» **Saved entries**:
----------

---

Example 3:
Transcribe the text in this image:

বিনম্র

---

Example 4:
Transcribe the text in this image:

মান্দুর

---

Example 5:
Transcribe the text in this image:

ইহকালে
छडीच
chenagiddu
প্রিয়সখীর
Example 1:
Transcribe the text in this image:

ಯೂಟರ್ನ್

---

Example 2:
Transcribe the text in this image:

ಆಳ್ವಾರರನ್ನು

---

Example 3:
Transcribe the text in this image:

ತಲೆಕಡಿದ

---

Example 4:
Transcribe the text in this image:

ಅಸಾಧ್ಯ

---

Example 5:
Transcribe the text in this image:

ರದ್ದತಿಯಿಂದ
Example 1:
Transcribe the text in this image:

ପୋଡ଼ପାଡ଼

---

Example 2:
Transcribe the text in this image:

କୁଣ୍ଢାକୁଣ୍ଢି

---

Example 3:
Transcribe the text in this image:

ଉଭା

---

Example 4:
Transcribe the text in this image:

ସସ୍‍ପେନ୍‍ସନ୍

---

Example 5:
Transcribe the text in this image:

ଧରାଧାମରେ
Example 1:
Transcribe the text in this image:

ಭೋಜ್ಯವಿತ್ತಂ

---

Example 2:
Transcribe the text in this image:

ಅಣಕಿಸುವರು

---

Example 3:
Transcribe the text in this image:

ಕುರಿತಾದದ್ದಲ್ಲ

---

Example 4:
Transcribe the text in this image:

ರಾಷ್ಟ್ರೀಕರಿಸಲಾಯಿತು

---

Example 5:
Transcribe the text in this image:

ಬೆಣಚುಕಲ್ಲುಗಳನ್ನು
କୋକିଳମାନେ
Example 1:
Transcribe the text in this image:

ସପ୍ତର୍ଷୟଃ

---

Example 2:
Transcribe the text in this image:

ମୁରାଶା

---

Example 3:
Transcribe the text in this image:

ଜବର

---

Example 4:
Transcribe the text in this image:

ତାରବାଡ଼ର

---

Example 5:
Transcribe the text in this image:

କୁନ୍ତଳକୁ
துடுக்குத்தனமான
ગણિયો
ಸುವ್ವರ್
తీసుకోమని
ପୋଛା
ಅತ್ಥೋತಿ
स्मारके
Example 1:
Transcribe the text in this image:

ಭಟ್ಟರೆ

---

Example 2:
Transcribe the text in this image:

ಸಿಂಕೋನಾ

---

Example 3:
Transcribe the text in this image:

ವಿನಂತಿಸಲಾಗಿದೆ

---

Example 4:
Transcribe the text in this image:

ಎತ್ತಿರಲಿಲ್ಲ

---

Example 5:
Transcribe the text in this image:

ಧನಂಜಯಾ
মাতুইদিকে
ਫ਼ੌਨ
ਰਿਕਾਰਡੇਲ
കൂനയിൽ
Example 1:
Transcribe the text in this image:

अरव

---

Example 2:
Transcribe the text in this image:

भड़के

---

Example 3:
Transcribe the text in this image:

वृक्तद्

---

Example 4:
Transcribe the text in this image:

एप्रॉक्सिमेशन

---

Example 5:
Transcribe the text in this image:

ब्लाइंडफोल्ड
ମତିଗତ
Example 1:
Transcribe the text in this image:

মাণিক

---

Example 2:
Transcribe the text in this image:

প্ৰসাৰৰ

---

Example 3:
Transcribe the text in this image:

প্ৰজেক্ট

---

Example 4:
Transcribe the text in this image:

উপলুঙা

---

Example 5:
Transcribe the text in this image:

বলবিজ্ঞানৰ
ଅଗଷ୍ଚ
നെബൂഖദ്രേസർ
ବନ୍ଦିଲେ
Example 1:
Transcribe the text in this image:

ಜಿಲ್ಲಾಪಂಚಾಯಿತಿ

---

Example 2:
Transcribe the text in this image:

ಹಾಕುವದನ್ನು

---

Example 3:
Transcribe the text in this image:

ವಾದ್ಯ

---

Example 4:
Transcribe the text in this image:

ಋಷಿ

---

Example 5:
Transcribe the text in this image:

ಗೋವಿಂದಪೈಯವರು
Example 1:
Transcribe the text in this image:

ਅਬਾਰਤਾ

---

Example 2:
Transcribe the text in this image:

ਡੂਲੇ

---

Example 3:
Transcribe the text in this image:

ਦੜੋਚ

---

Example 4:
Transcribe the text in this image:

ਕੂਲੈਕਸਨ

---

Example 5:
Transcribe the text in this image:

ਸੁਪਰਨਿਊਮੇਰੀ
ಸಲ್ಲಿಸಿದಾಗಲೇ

----------

» **Exercise**: The expected result is every record above, duplicated exactly.

» **Answer box**:
---

Example 3:
Transcribe the text in this image:

বিনম্র

---

Example 4:
Transcribe the text in this image:

মান্দুর

---

Example 5:
Transcribe the text in this image:

ইহকালে
छडीच
chenagiddu
প্রিয়সখীর
Example 1:
Transcribe the text in this image:

ಯೂಟರ್ನ್

---

Example 2:
Transcribe the text in this image:

ಆಳ್ವಾರರನ್ನು

---

Example 3:
Transcribe the text in this image:

ತಲೆಕಡಿದ

---

Example 4:
Transcribe the text in this image:

ಅಸಾಧ್ಯ

---

Example 5:
Transcribe the text in this image:

ರದ್ದತಿಯಿಂದ
Example 1:
Transcribe the text in this image:

ପୋଡ଼ପାଡ଼

---

Example 2:
Transcribe the text in this image:

କୁଣ୍ଢାକୁଣ୍ଢି

---

Example 3:
Transcribe the text in this image:

ଉଭା

---

Example 4:
Transcribe the text in this image:

ସସ୍‍ପେନ୍‍ସନ୍

---

Example 5:
Transcribe the text in this image:

ଧରାଧାମରେ
Example 1:
Transcribe the text in this image:

ಭೋಜ್ಯವಿತ್ತಂ

---

Example 2:
Transcribe the text in this image:

ಅಣಕಿಸುವರು

---

Example 3:
Transcribe the text in this image:

ಕುರಿತಾದದ್ದಲ್ಲ

---

Example 4:
Transcribe the text in this image:

ರಾಷ್ಟ್ರೀಕರಿಸಲಾಯಿತು

---

Example 5:
Transcribe the text in this image:

ಬೆಣಚುಕಲ್ಲುಗಳನ್ನು
କୋକିଳମାନେ
Example 1:
Transcribe the text in this image:

ସପ୍ତର୍ଷୟଃ

---

Example 2:
Transcribe the text in this image:

ମୁରାଶା

---

Example 3:
Transcribe the text in this image:

ଜବର

---

Example 4:
Transcribe the text in this image:

ତାରବାଡ଼ର

---

Example 5:
Transcribe the text in this image:

କୁନ୍ତଳକୁ
துடுக்குத்தனமான
ગણિયો
ಸುವ್ವರ್
తీసుకోమని
ପୋଛା
ಅತ್ಥೋತಿ
स्मारके
Example 1:
Transcribe the text in this image:

ಭಟ್ಟರೆ

---

Example 2:
Transcribe the text in this image:

ಸಿಂಕೋನಾ

---

Example 3:
Transcribe the text in this image:

ವಿನಂತಿಸಲಾಗಿದೆ

---

Example 4:
Transcribe the text in this image:

ಎತ್ತಿರಲಿಲ್ಲ

---

Example 5:
Transcribe the text in this image:

ಧನಂಜಯಾ
মাতুইদিকে
ਫ਼ੌਨ
ਰਿਕਾਰਡੇਲ
കൂനയിൽ
Example 1:
Transcribe the text in this image:

अरव

---

Example 2:
Transcribe the text in this image:

भड़के

---

Example 3:
Transcribe the text in this image:

वृक्तद्

---

Example 4:
Transcribe the text in this image:

एप्रॉक्सिमेशन

---

Example 5:
Transcribe the text in this image:

ब्लाइंडफोल्ड
ମତିଗତ
Example 1:
Transcribe the text in this image:

মাণিক

---

Example 2:
Transcribe the text in this image:

প্ৰসাৰৰ

---

Example 3:
Transcribe the text in this image:

প্ৰজেক্ট

---

Example 4:
Transcribe the text in this image:

উপলুঙা

---

Example 5:
Transcribe the text in this image:

বলবিজ্ঞানৰ
ଅଗଷ୍ଚ
നെബൂഖദ്രേസർ
ବନ୍ଦିଲେ
Example 1:
Transcribe the text in this image:

ಜಿಲ್ಲಾಪಂಚಾಯಿತಿ

---

Example 2:
Transcribe the text in this image:

ಹಾಕುವದನ್ನು

---

Example 3:
Transcribe the text in this image:

ವಾದ್ಯ

---

Example 4:
Transcribe the text in this image:

ಋಷಿ

---

Example 5:
Transcribe the text in this image:

ಗೋವಿಂದಪೈಯವರು
Example 1:
Transcribe the text in this image:

ਅਬਾਰਤਾ

---

Example 2:
Transcribe the text in this image:

ਡੂਲੇ

---

Example 3:
Transcribe the text in this image:

ਦੜੋਚ

---

Example 4:
Transcribe the text in this image:

ਕੂਲੈਕਸਨ

---

Example 5:
Transcribe the text in this image:

ਸੁਪਰਨਿਊਮੇਰੀ
ಸಲ್ಲಿಸಿದಾಗಲೇ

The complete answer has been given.